Items from a dataset:
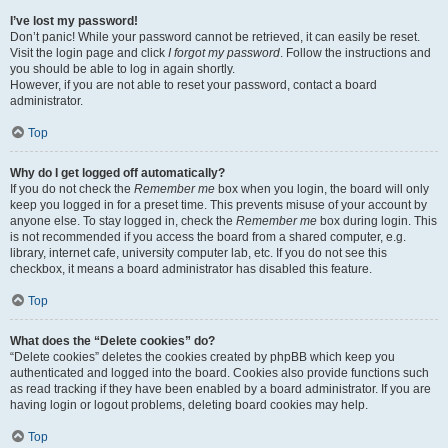
I’ve lost my password!
Don’t panic! While your password cannot be retrieved, it can easily be reset.
Visit the login page and click
I forgot my password
. Follow the instructions and
you should be able to log in again shortly.
However, if you are not able to reset your password, contact a board
administrator.
Top
Why do I get logged off automatically?
If you do not check the
Remember me
box when you login, the board will only
keep you logged in for a preset time. This prevents misuse of your account by
anyone else. To stay logged in, check the
Remember me
box during login. This
is not recommended if you access the board from a shared computer, e.g.
library, internet cafe, university computer lab, etc. If you do not see this
checkbox, it means a board administrator has disabled this feature.
Top
What does the “Delete cookies” do?
“Delete cookies” deletes the cookies created by phpBB which keep you
authenticated and logged into the board. Cookies also provide functions such
as read tracking if they have been enabled by a board administrator. If you are
having login or logout problems, deleting board cookies may help.
Top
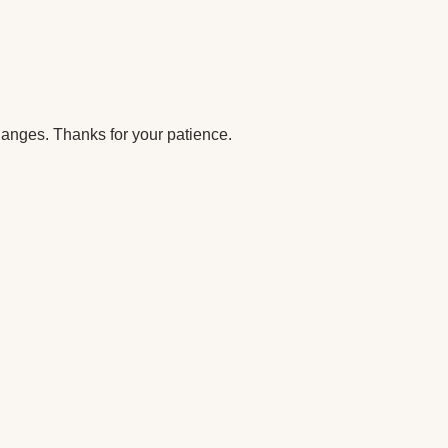
anges. Thanks for your patience.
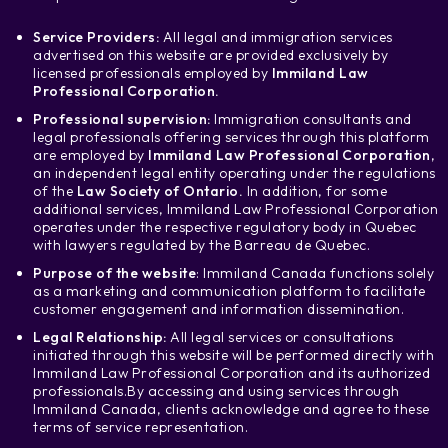
Service Providers:
All legal and immigration services
advertised on this website are provided exclusively by
licensed professionals employed by
Immiland Law
Professional Corporation.
Professional supervision:
Immigration consultants and
legal professionals offering services through this platform
are employed by
Immiland Law Professional Corporation
,
an independent legal entity operating under the regulations
of the
Law Society of Ontario.
In addition, for some
additional services, Immiland Law Professional Corporation
operates under the respective regulatory body in Quebec
with lawyers regulated by the Barreau de Quebec.
Purpose of the website
: Immiland Canada functions solely
as a marketing and communication platform to facilitate
customer engagement and information dissemination.
Legal Relationship:
All legal services or consultations
initiated through this website will be performed directly with
Immiland Law Professional Corporation and its authorized
professionals.
By accessing and using services through
Immiland Canada, clients acknowledge and agree to these
terms of service representation.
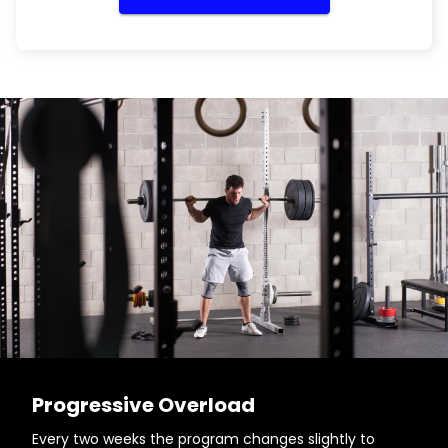
Progressive Overload
Every two weeks the program changes slightly to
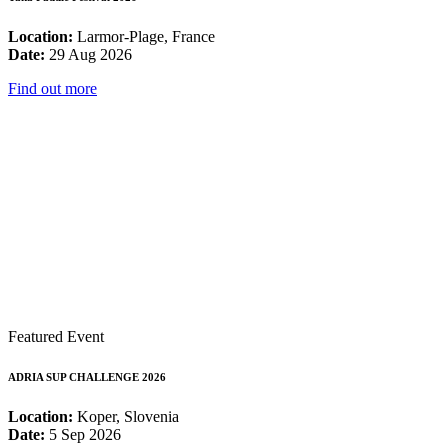
Location:
Larmor-Plage, France
Date:
29 Aug 2026
Find out more
Featured Event
ADRIA SUP CHALLENGE 2026
Location:
Koper, Slovenia
Date:
5 Sep 2026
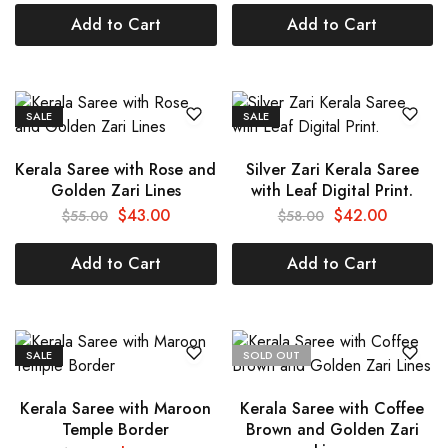
Add to Cart
Add to Cart
SALE
SALE
Kerala Saree with Rose and
Silver Zari Kerala Saree
Golden Zari Lines
with Leaf Digital Print.
$
43.00
$
42.00
$
55.00
$
58.00
Add to Cart
Add to Cart
SALE
SOLD OUT
Kerala Saree with Maroon
Kerala Saree with Coffee
Temple Border
Brown and Golden Zari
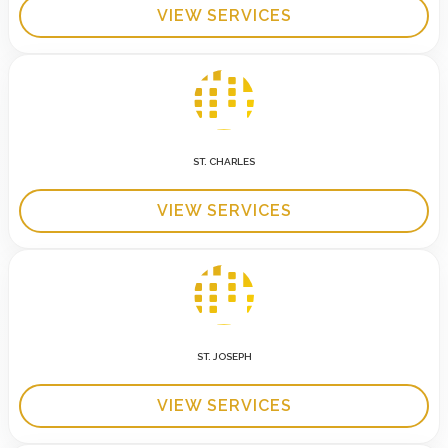
VIEW SERVICES
ST. CHARLES
VIEW SERVICES
ST. JOSEPH
VIEW SERVICES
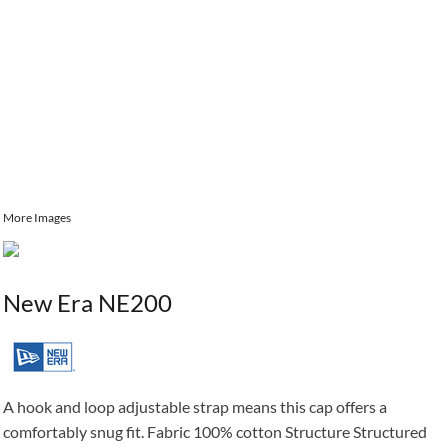
More Images
New Era NE200
A hook and loop adjustable strap means this cap offers a
comfortably snug fit. Fabric 100% cotton Structure Structured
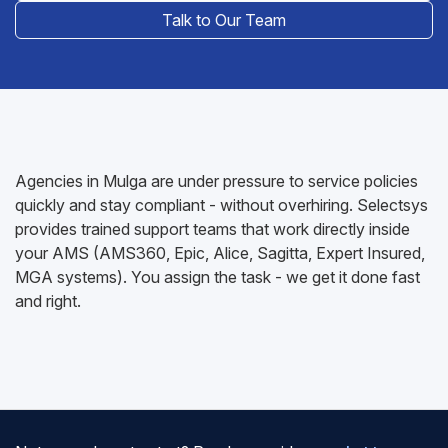
Talk to Our Team
Agencies in Mulga are under pressure to service policies
quickly and stay compliant - without overhiring. Selectsys
provides trained support teams that work directly inside
your AMS (AMS360, Epic, Alice, Sagitta, Expert Insured,
MGA systems). You assign the task - we get it done fast
and right.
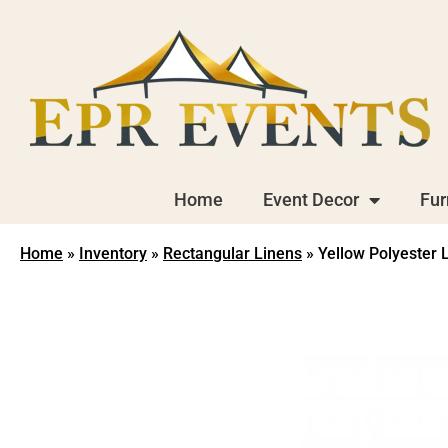
Home
Event Decor
Fur
Home
»
Inventory
»
Rectangular Linens
»
Yellow Polyester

▶ [What to produce] Pull out the text read from every item in the listing and copy its lines word for word, in their original order. Leave the pictures out of your answer.

▶ [Task result]
I’ve lost my password!
Don’t panic! While your password cannot be retrieved, it can easily be reset.
Visit the login page and click
I forgot my password
. Follow the instructions and
you should be able to log in again shortly.
However, if you are not able to reset your password, contact a board
administrator.
Top
Why do I get logged off automatically?
If you do not check the
Remember me
box when you login, the board will only
keep you logged in for a preset time. This prevents misuse of your account by
anyone else. To stay logged in, check the
Remember me
box during login. This
is not recommended if you access the board from a shared computer, e.g.
library, internet cafe, university computer lab, etc. If you do not see this
checkbox, it means a board administrator has disabled this feature.
Top
What does the “Delete cookies” do?
“Delete cookies” deletes the cookies created by phpBB which keep you
authenticated and logged into the board. Cookies also provide functions such
as read tracking if they have been enabled by a board administrator. If you are
having login or logout problems, deleting board cookies may help.
Top
anges. Thanks for your patience.
Service Providers:
All legal and immigration services
advertised on this website are provided exclusively by
licensed professionals employed by
Immiland Law
Professional Corporation.
Professional supervision:
Immigration consultants and
legal professionals offering services through this platform
are employed by
Immiland Law Professional Corporation
,
an independent legal entity operating under the regulations
of the
Law Society of Ontario.
In addition, for some
additional services, Immiland Law Professional Corporation
operates under the respective regulatory body in Quebec
with lawyers regulated by the Barreau de Quebec.
Purpose of the website
: Immiland Canada functions solely
as a marketing and communication platform to facilitate
customer engagement and information dissemination.
Legal Relationship:
All legal services or consultations
initiated through this website will be performed directly with
Immiland Law Professional Corporation and its authorized
professionals.
By accessing and using services through
Immiland Canada, clients acknowledge and agree to these
terms of service representation.
Progressive Overload
Every two weeks the program changes slightly to
Location:
Larmor-Plage, France
Date:
29 Aug 2026
Find out more
Featured Event
ADRIA SUP CHALLENGE 2026
Location:
Koper, Slovenia
Date:
5 Sep 2026
Add to Cart
Add to Cart
SALE
SALE
Kerala Saree with Rose and
Silver Zari Kerala Saree
Golden Zari Lines
with Leaf Digital Print.
$
43.00
$
42.00
$
55.00
$
58.00
Add to Cart
Add to Cart
SALE
SOLD OUT
Kerala Saree with Maroon
Kerala Saree with Coffee
Temple Border
Brown and Golden Zari
VIEW SERVICES
ST. CHARLES
VIEW SERVICES
ST. JOSEPH
VIEW SERVICES
More Images
New Era NE200
A hook and loop adjustable strap means this cap offers a
comfortably snug fit. Fabric 100% cotton Structure Structured
Talk to Our Team
Agencies in Mulga are under pressure to service policies
quickly and stay compliant - without overhiring. Selectsys
provides trained support teams that work directly inside
your AMS (AMS360, Epic, Alice, Sagitta, Expert Insured,
MGA systems). You assign the task - we get it done fast
and right.
Home
Event Decor
Fur
Home
»
Inventory
»
Rectangular Linens
»
Yellow Polyester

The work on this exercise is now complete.